Арлекино никогда не спрашивала, почему Синьора навещала Дом Очага так часто. Не из принципа, даже не из-за отсутствия интереса – просто знала, что визиты латают ей самой порванное сердце, пришивают, как плюшевую лапу плюшевому мишке, к нему клапаны и сосуды. Она подозревала – видела, – что это было больно: с бабочками в глазах Синьоры мешалось что-то чужеродное; что-то, что тушило их пламя, но никогда не пепелило полностью. Рассказывая сказки и подтягивая детские одеяльца выше, она баюкала собственное иллюзорное дитя – то, которого не было; и не могло быть.
Когда Синьора погибла, Дом Очага носил траур два месяца. Дети не проронили тогда ни слезинки – не заметили пропажу, а позже не придали ей значения, – и это почему-то кольнуло Арлекино в грудь. Та искренность, которой обладала Синьора, и ее слепое, совершенно глупое доверие, несвойственное Предвестникам, с головой канули в лету: оказались забытыми, выброшенными, как сломанные надвое деревянные солдатики. В конце концов любовь, которую она принимала за чистую монету, рассыпалась горсткой пепла вместе с ее полупустой душой – и рассеялась где-то над бушующими морями Инадзумы.
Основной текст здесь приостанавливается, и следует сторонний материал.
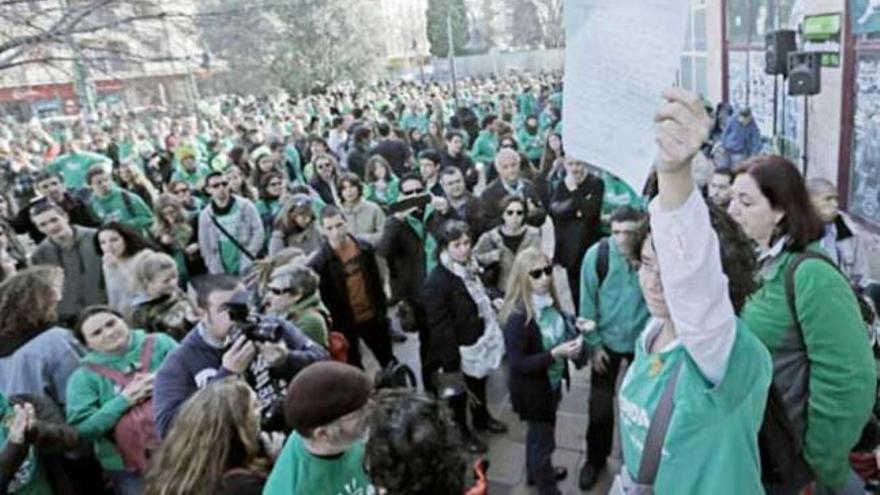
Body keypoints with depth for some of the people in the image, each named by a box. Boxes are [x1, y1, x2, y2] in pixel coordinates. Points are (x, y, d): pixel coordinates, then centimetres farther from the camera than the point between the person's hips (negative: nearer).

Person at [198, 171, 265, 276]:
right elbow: (205, 246, 7)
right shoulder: (205, 214, 6)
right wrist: (216, 271, -2)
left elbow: (258, 231, -4)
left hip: (248, 269, -2)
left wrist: (249, 258, -13)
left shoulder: (245, 205, 0)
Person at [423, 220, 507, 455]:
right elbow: (440, 327, -26)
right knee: (459, 393, 16)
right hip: (457, 350, -7)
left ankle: (482, 418, 53)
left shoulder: (471, 268, -1)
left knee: (479, 384, 28)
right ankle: (461, 433, 38)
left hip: (480, 342, 8)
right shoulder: (436, 282, -28)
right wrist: (451, 361, -24)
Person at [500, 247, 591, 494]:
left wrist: (576, 327, -9)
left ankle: (537, 472, 54)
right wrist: (556, 353, -33)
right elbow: (517, 364, -27)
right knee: (543, 439, 13)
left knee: (539, 432, 29)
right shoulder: (517, 318, -31)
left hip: (551, 382, 7)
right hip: (533, 390, -7)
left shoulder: (548, 302, -9)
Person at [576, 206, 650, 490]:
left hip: (644, 340, 0)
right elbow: (588, 302, -10)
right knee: (600, 406, 9)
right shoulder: (597, 255, -19)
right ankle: (595, 459, 32)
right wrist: (594, 344, -7)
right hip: (607, 341, 0)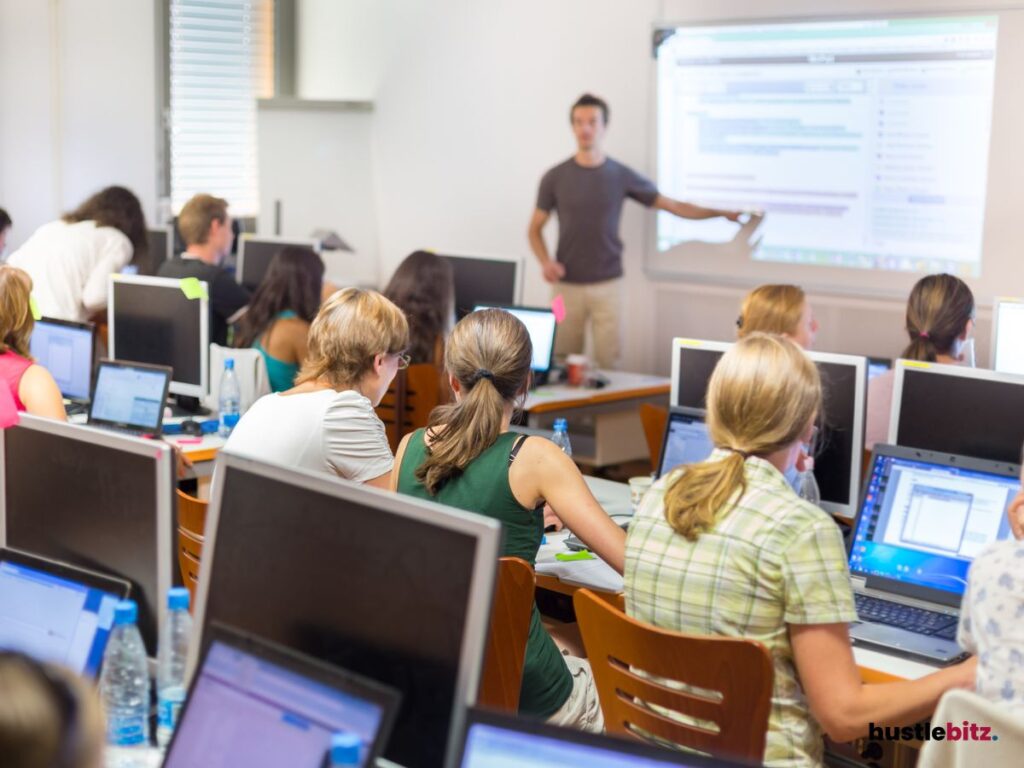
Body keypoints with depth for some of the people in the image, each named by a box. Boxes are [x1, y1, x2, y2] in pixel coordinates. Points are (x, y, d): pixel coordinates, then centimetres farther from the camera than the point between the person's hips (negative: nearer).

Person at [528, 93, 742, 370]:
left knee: (609, 364, -2)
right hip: (567, 286, 0)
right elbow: (535, 229, 7)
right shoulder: (555, 178, 1)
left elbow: (675, 206, 6)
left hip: (607, 285, 0)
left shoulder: (621, 176, 2)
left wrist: (722, 213, -1)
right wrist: (545, 261, -11)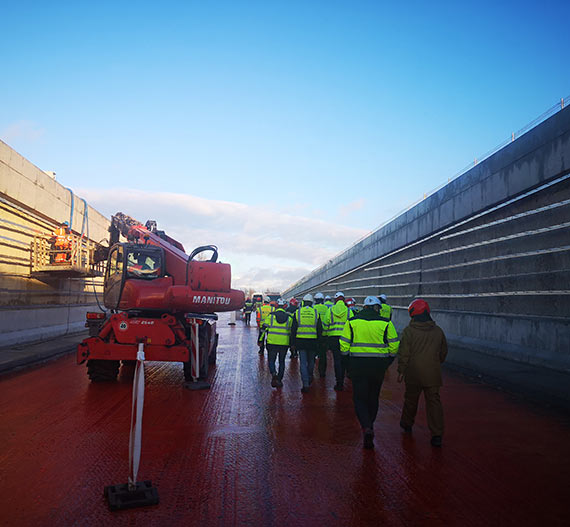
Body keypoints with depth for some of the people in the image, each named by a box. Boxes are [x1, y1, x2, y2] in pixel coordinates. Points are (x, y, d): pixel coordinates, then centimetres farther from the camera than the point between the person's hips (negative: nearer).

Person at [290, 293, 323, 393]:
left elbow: (293, 329, 0)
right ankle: (309, 378, 37)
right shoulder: (316, 313, 0)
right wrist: (319, 342, 11)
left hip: (301, 341, -1)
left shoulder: (297, 312, -2)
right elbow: (320, 329, 3)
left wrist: (293, 343, 6)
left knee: (303, 363, 2)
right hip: (313, 341, 1)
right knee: (311, 361, 19)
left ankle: (305, 384, -6)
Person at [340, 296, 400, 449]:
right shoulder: (386, 323, -3)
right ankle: (369, 424, 32)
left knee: (359, 398, 4)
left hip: (357, 366, -1)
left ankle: (366, 427, -14)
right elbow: (394, 347, -2)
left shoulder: (352, 322, -3)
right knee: (373, 398, 18)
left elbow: (344, 346, -2)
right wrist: (386, 363, 13)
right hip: (378, 367, 1)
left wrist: (349, 363, 12)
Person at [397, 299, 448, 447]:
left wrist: (401, 371, -1)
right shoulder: (438, 331, 3)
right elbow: (443, 352, 14)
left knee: (411, 399, 16)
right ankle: (437, 434, -1)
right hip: (433, 374, 2)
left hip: (414, 373, -2)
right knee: (434, 401, 4)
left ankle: (407, 424, 35)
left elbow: (404, 353, -9)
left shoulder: (409, 331, -9)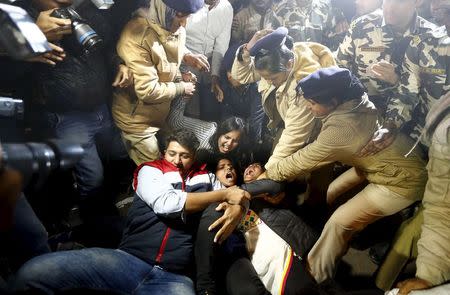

Арлекино никогда не подавала виду – не позволял моральный кодекс, – но в глубине себя, под клеткой рёбер, надеялась, что Синьора обрела ту любовь, о которой грезила – и за миражом которой так отчаянно прятала угольки боли. В знак прощания Арлекино оставила во дворе Дома Очага небольшой подарок: памятную мелочь, которая тронула бы неживое сердце, свернулась бы клубочком где-то у самого краешка всеобъемлющей, как целый мир, души – памятник Синьоре, изображающий ее в красном бархатном кресле с книгой сказок в руках и не обремененным тягостями жизни лицом. Таким образом она хотела напомнить, что ее тоже, как и всех котят, в которых Синьора не чаяла души, можно любить.
***
— Так закончилась история, – сказала Синьора, и от улыбки, мягкой, как рассветное солнце, на щеках выступили незаметные ямочки. Дети посапывали у нее в руках с полуприкрытыми глазами. – Героиня погибла в борьбе со злом, но воссоединилась со своей семьёй. Для нее это счастливый конец. Арлекино стояла в углу со сложенными на груди руками и всматривалась в тлеющие угли камина. Буря закончилась, и за окном заревыми красками занималось высокое январское небо. — И для тебя. Синьора обернулась – изящность, грация шёлка, – и покачала головой. — И для меня, – подтвердила она. – Я благодарю тебя за память обо мне, Слуга. До встречи.